REQUIRED WORK —
Lay out everything from the line containing "order: Bryopsidales" down to the line containing "collector number: D&ML 11436", both included, as a Markdown table with a Row column for the row number and an Entry column for the line. Leave out any blank lines.

MATERIAL TO PROCESS —

========================================================================

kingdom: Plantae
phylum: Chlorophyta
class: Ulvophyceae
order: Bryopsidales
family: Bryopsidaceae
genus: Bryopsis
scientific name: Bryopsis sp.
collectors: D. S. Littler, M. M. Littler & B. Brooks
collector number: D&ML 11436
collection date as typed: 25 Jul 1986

========================================================================

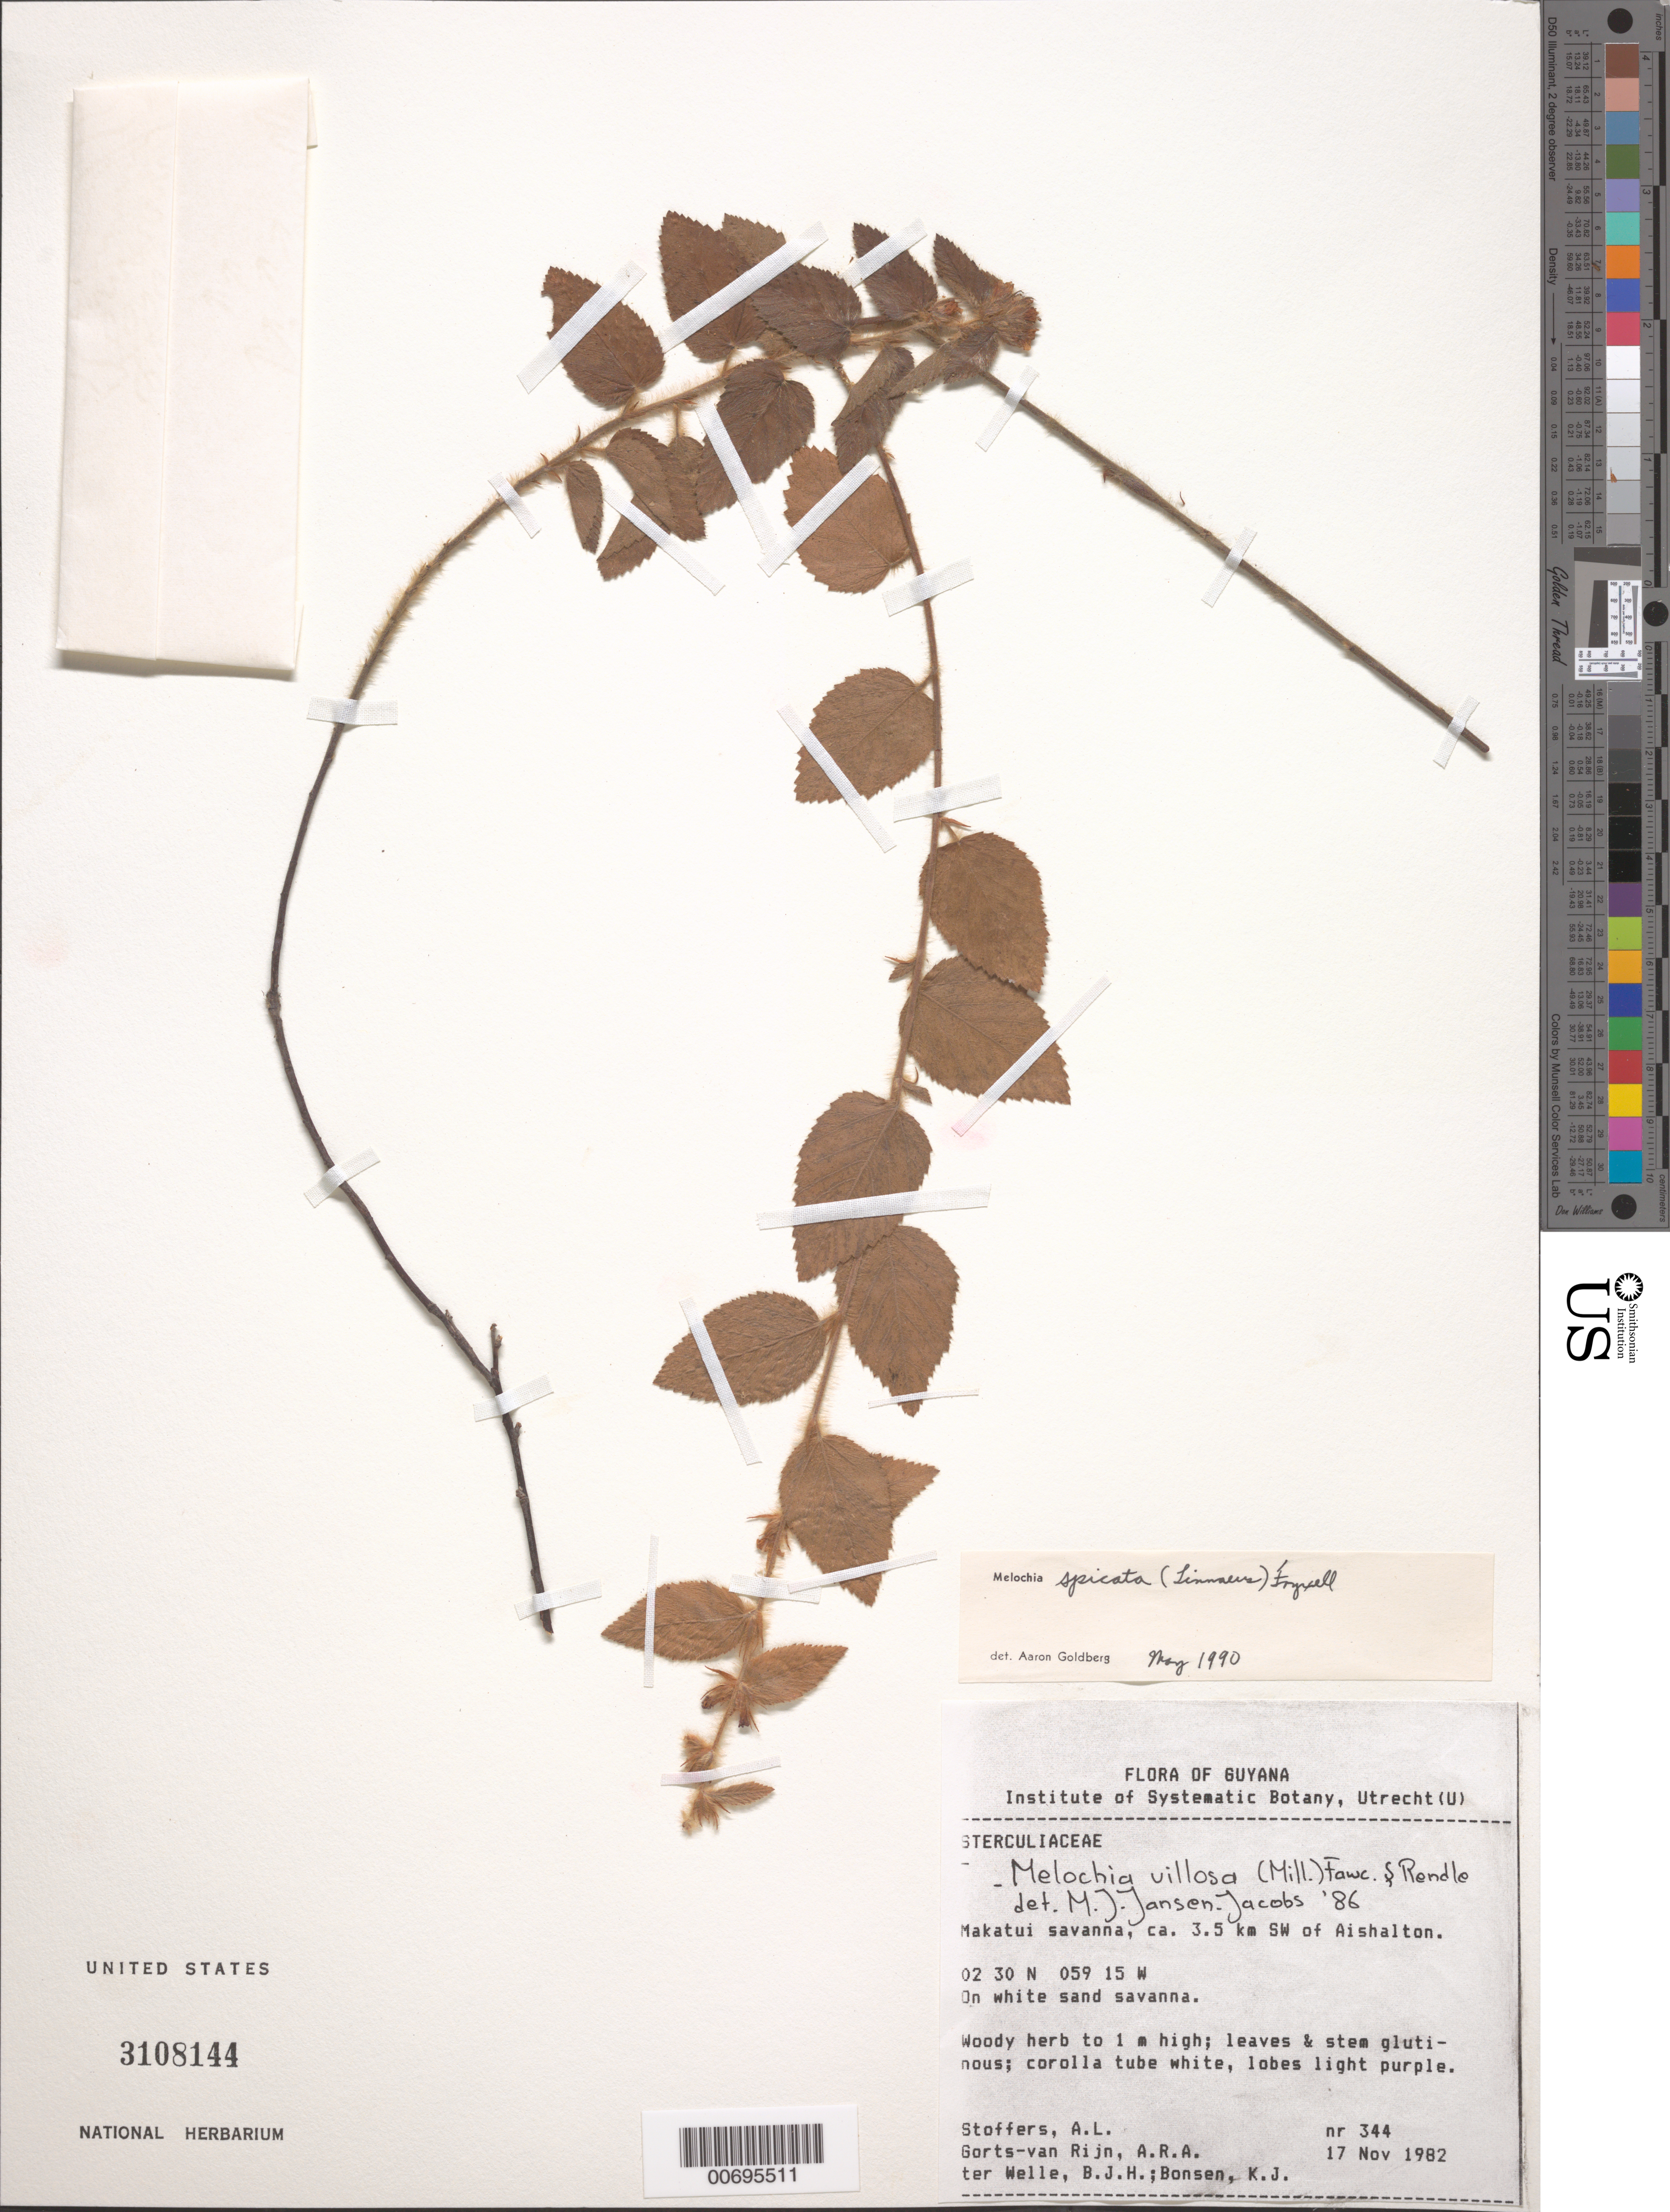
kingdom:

========================================================================

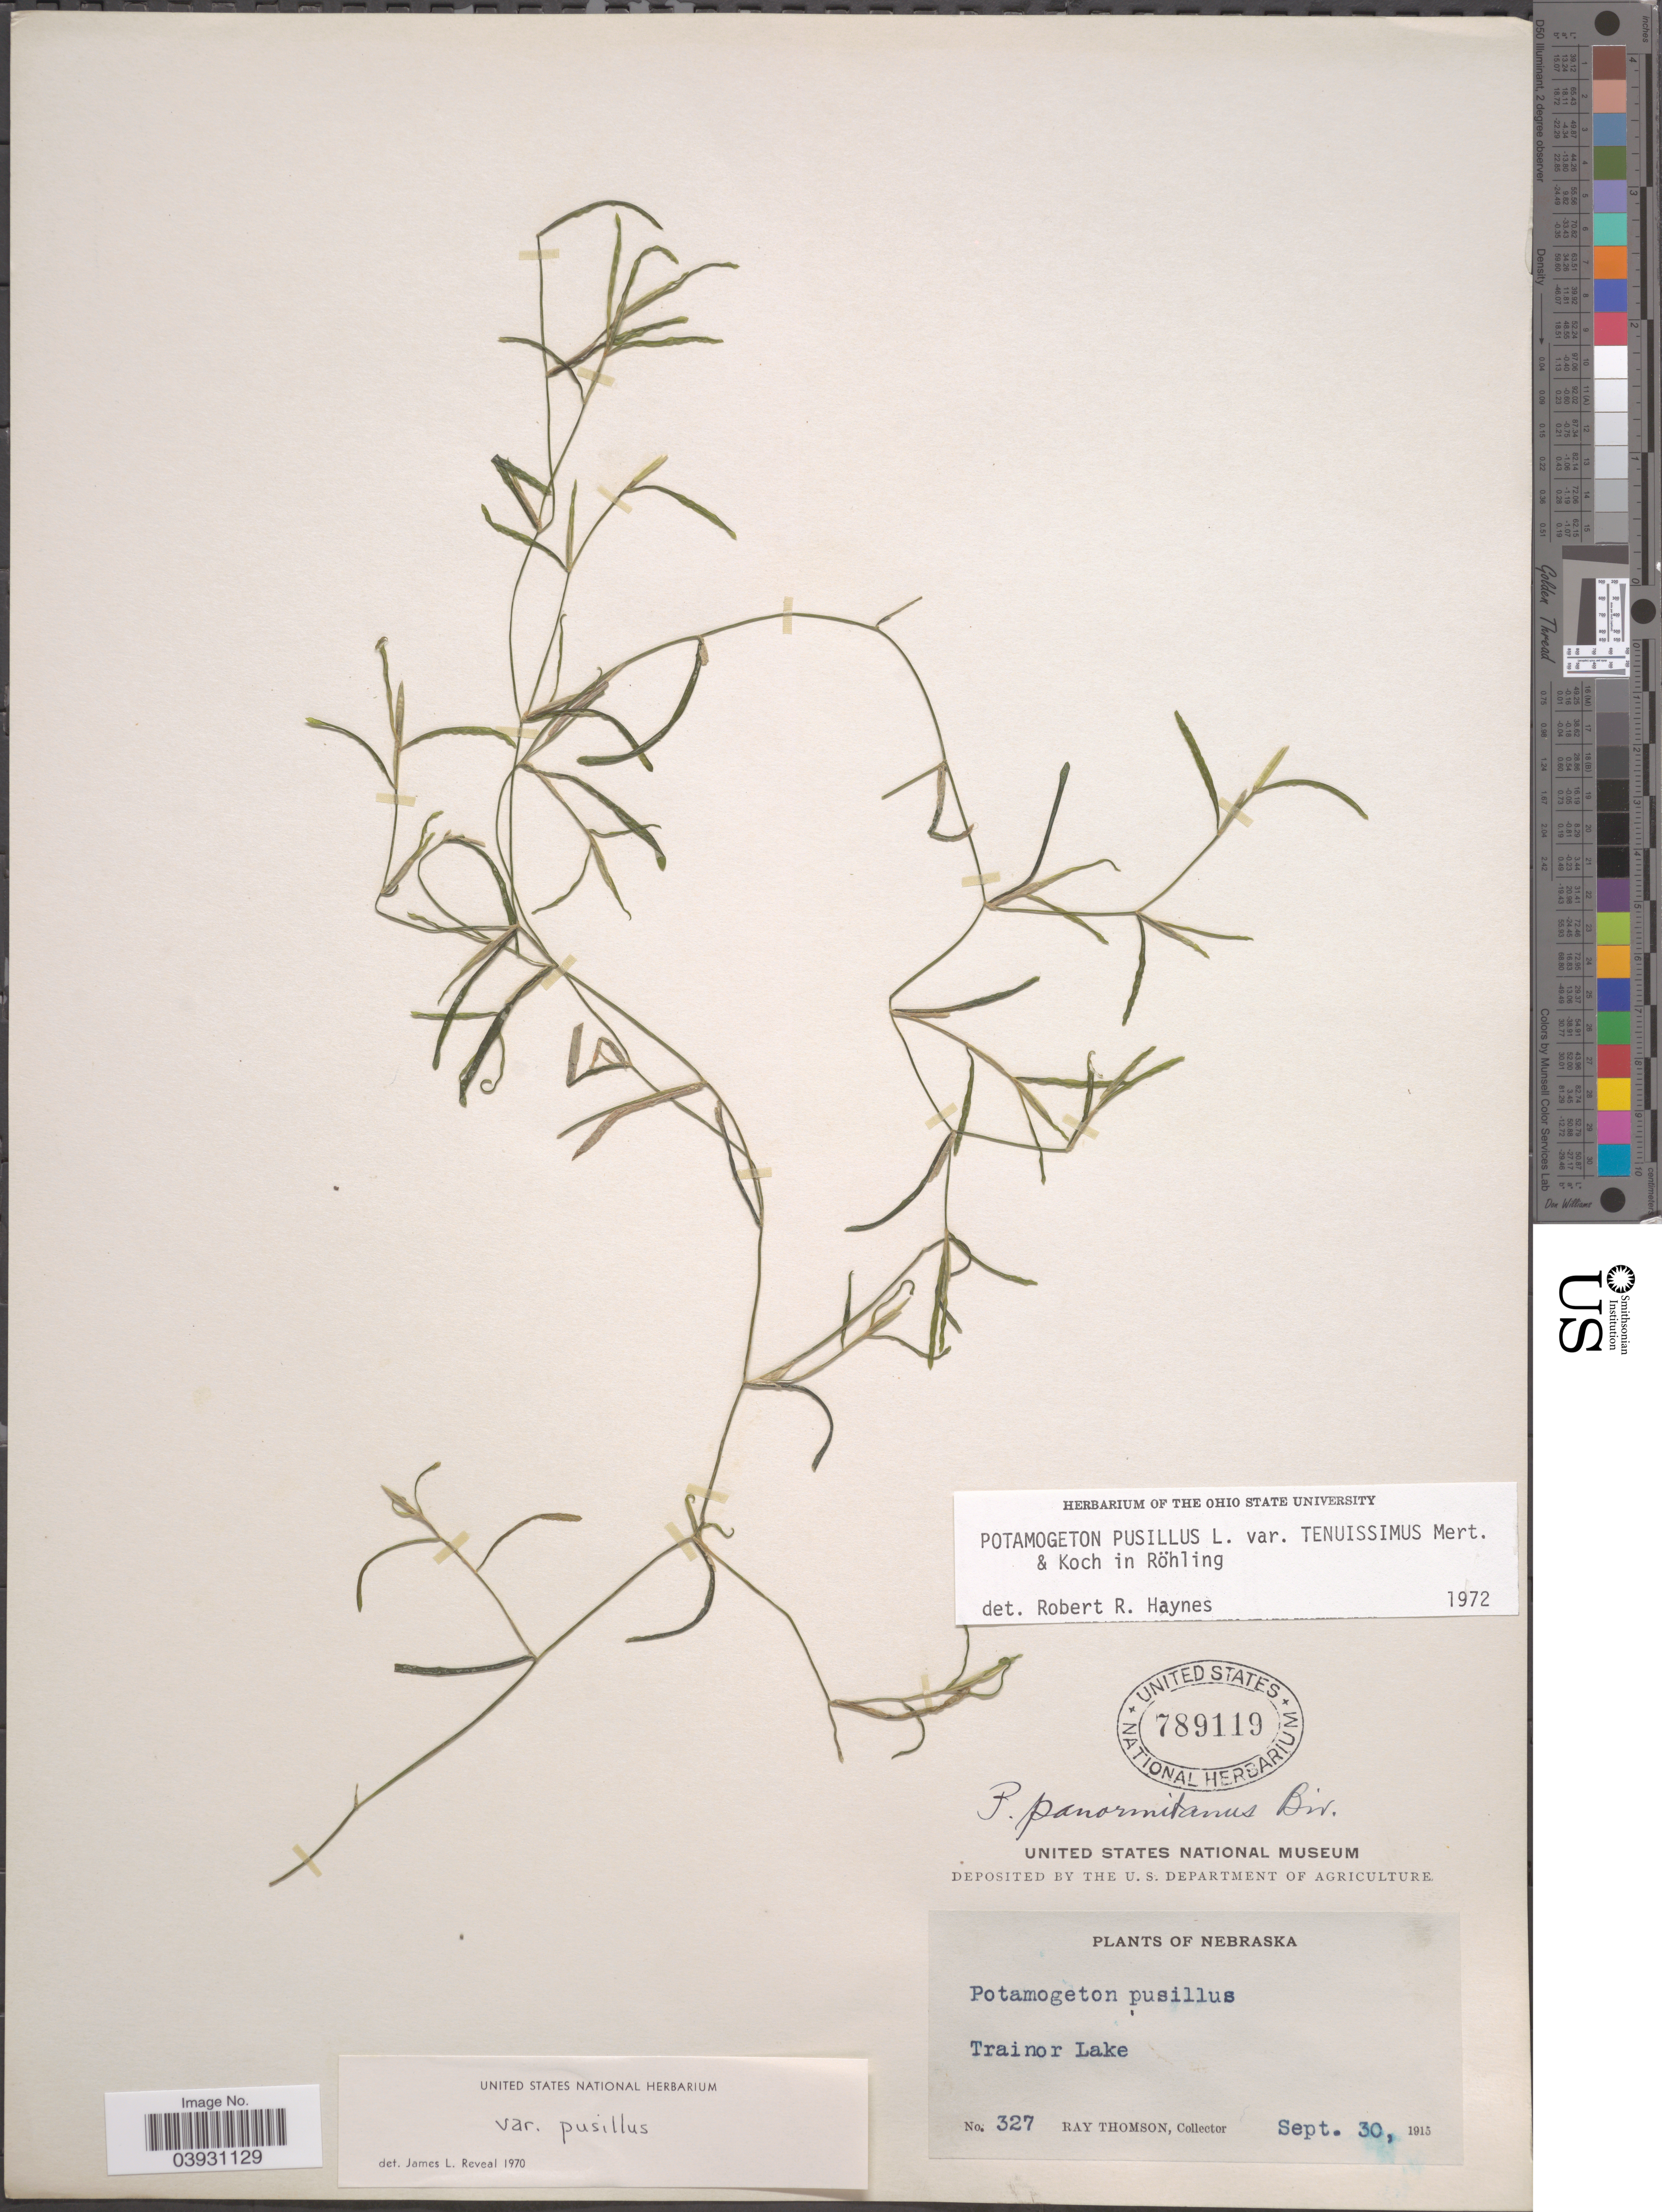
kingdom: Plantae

========================================================================

RESPONSE TO THE EXERCISE —
| Row | Entry |
|---|---|
| 1 | order: Bryopsidales |
| 2 | family: Bryopsidaceae |
| 3 | genus: Bryopsis |
| 4 | scientific name: Bryopsis sp. |
| 5 | collectors: D. S. Littler, M. M. Littler & B. Brooks |
| 6 | collector number: D&ML 11436 |